In discussing this question it may be well to have in mind the limitations of the rule by which certain parts of acts may be declared constitutional while other parts are unconstitutional. In Black, Const. Law, at page 63, the text reads:
“But when the parts of the statute are so mutually dependent and connected, as conditions, considerations, inducements, or compensations for each other, as to warrant a -belief that the legislature intended them as a whole, and that, if all could not be carried into effect, the legislature would not pass the residue independently, then, if some parts are unconstitutional, all the provisions which are thus dependent, conditional, or connected must fall with them.”
In Cooley, Const. Lim. (3d Ed.), at page 178, the author says:
“Where, therefore, a part of a statute is unconstitutional, that fact does not authorize the courts to declare the remainder void also, unless all the provisions are connected in subject-matter, depending on each other, operating together for the same purpose, or otherwise so connected together in meaning that it cannot be presumed that the legislature would have passed the one without the other.”

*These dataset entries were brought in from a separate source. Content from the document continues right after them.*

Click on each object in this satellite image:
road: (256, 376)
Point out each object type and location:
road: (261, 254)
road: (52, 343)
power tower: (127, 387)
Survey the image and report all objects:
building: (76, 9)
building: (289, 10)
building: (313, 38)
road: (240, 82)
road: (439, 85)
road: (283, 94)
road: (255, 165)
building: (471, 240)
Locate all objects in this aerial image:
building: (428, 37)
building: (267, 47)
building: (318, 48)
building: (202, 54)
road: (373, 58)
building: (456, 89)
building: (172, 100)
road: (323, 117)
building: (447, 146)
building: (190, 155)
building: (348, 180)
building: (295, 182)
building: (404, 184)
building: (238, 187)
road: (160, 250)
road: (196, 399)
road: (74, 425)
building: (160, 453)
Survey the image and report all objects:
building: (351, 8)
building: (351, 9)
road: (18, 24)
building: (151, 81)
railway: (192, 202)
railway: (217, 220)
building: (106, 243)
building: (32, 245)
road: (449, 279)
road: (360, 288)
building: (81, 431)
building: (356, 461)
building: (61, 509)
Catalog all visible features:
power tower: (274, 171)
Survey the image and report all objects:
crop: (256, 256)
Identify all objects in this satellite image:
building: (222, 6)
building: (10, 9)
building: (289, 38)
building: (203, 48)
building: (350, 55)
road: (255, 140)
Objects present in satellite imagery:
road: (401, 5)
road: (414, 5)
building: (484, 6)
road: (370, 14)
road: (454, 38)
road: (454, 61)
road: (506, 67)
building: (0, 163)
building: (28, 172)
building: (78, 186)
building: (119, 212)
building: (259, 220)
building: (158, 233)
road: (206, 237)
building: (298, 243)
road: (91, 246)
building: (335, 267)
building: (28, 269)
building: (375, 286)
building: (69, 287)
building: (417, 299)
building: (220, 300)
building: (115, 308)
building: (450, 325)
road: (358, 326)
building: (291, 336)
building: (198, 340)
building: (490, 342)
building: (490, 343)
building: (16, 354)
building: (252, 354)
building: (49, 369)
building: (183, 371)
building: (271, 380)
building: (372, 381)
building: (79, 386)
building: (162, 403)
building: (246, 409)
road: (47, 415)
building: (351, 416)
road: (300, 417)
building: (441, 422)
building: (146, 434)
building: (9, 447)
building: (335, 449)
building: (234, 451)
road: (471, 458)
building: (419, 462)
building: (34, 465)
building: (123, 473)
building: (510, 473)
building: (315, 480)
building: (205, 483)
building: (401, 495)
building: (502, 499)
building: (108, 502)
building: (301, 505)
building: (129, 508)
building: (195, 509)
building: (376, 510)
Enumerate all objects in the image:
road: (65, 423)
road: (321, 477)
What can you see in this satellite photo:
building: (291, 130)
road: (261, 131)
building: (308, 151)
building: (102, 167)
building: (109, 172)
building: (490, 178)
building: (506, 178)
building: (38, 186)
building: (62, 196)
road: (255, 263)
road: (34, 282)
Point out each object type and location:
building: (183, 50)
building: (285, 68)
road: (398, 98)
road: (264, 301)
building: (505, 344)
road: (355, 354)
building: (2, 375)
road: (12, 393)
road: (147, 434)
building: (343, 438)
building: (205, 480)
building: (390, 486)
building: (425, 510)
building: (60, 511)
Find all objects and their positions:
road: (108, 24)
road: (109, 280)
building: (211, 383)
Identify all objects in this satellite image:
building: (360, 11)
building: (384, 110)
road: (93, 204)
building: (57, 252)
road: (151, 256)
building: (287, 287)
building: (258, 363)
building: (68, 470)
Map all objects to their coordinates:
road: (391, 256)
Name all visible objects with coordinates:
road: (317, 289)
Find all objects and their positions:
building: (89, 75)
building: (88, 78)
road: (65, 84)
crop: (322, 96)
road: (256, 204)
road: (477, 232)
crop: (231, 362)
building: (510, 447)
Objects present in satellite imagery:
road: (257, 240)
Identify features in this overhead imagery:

And further upon the same page:
“And if they are so mutually connected with and dependent on each other, as conditions, considerations, or compensations for each other, as to warrant*1022 the belief that the legislature intended them as a whole, and if all could not be carried into effect, the legislature would not pass the residue independently, then, if some parts are unconstitutional, all the provisions which are thus dependent, conditional, or connected must fall with them.”
In the act under review, the appointment of these commissioners by the legislature was in excess of legislative authority. • They are required to provide a hackstand whereat carriages may stand for hire. This requirement falls by reason of the illegality of their designation. It is then provided in the act that a hackman who shall drive along the streets soliciting patronage shall be guilty of a misdemeanor, and be subject to penalties. It is urged by respondent that the requirement that a hackstand should be provided cannot be deemed connected with the provision making it penal to solicit patronage upon the streets, because under the old charter ample provision was made for the construction of a hackstand. Bpt under the old charter permission only was given to construct a stand. Under the act in question the commissioners were required to provide such a stand. This distinction would seem to indicate that the provision for a stand was a compensation and inducement to the restriction placed upon the vocation,— that they were part of one scheme of legislation with a single legislative purpose. It is a fair presumption that the legislature would not deprive the hackmen of the right to solicit patronage upon the street without the provision of some substitute, as of a hackstand, where they could be found and hired for the work in which they were engaged. The contention of the respondent, therefore, that that part of the act under which these penalties were recovered may stand independently of the unconstitutional provisions contained therein is not, we think, well founded. The entire act therefore comes within the constitutional condemnation. Those views lead to the reversal of the judgment and the order, with costs; and to a dismissal of -the complaint, with costs.
Judgment and order reversed with costs, and complaint dismissed with costs. All concur.